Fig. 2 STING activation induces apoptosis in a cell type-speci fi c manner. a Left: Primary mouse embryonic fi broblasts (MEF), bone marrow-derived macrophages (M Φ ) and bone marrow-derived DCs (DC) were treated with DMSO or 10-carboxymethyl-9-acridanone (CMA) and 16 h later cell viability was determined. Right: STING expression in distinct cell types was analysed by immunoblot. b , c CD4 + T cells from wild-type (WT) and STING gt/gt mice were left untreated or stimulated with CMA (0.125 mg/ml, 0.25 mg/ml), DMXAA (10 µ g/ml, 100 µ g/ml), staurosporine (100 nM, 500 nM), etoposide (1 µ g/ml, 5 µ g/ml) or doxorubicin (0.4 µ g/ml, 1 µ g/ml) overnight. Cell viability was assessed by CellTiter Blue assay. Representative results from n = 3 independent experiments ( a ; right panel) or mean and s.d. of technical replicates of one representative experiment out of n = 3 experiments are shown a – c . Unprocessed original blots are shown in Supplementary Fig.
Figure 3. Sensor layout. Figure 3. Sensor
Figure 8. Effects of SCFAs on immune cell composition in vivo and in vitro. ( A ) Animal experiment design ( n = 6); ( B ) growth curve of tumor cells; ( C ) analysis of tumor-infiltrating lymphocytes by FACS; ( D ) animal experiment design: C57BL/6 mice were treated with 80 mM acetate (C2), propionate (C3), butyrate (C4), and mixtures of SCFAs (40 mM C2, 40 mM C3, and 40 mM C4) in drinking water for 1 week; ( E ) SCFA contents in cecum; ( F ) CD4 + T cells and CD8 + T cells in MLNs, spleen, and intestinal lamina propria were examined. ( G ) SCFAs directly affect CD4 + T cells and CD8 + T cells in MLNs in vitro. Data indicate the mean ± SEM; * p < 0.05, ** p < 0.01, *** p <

——

__Exercise objective__.
Pick each line holding the word "Figure" out of the data and copy it.

__Reply__.
Figure 3. Sensor layout. Figure 3. Sensor
Figure 8. Effects of SCFAs on immune cell composition in vivo and in vitro. ( A ) Animal experiment design ( n = 6); ( B ) growth curve of tumor cells; ( C ) analysis of tumor-infiltrating lymphocytes by FACS; ( D ) animal experiment design: C57BL/6 mice were treated with 80 mM acetate (C2), propionate (C3), butyrate (C4), and mixtures of SCFAs (40 mM C2, 40 mM C3, and 40 mM C4) in drinking water for 1 week; ( E ) SCFA contents in cecum; ( F ) CD4 + T cells and CD8 + T cells in MLNs, spleen, and intestinal lamina propria were examined. ( G ) SCFAs directly affect CD4 + T cells and CD8 + T cells in MLNs in vitro. Data indicate the mean ± SEM; * p < 0.05, ** p < 0.01, *** p <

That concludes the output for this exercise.